Task to complete.
An exact copy of the entries is required, with every image omitted.

Dataset.
- - -

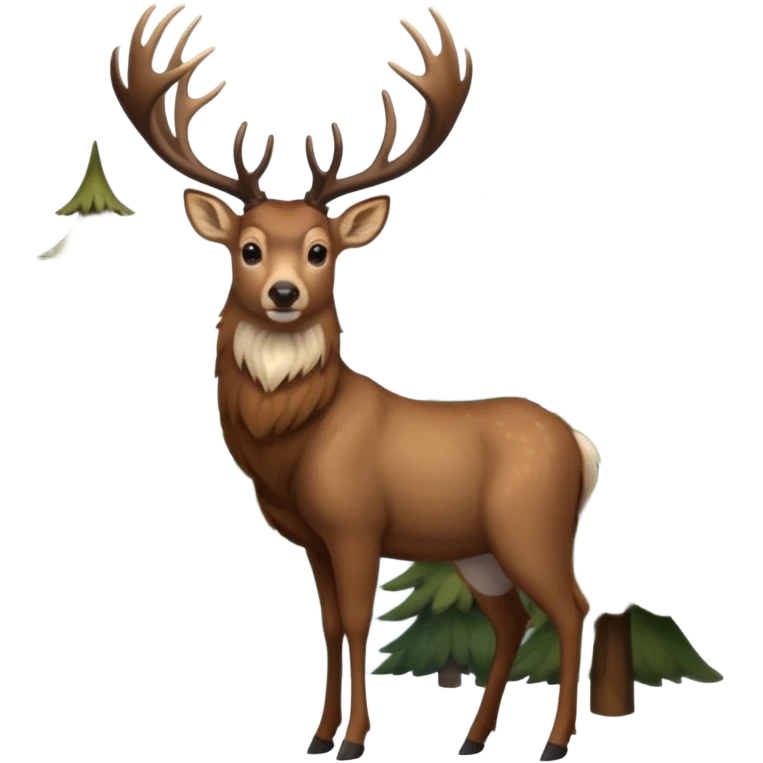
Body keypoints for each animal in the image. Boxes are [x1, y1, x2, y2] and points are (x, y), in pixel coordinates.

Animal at [111, 4, 600, 760]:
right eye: (248, 248)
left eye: (320, 250)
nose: (283, 292)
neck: (292, 445)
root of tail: (579, 443)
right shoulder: (311, 536)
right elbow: (335, 623)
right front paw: (319, 734)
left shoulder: (356, 522)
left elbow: (364, 618)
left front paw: (353, 739)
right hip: (479, 551)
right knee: (513, 619)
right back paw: (473, 737)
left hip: (530, 526)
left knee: (572, 608)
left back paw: (554, 740)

- - -

Answer space.
Body keypoints for each animal in the image. Boxes are [x1, y1, x2, y2] and points are (x, y), in pixel coordinates.

Animal at [111, 4, 600, 760]:
right eye: (248, 248)
left eye: (320, 250)
nose: (283, 292)
neck: (292, 445)
root of tail: (579, 443)
right shoulder: (311, 536)
right elbow: (335, 623)
right front paw: (319, 734)
left shoulder: (356, 522)
left elbow: (364, 618)
left front paw: (353, 739)
right hip: (479, 551)
right knee: (513, 619)
right back paw: (473, 737)
left hip: (530, 526)
left knee: (572, 608)
left back paw: (554, 740)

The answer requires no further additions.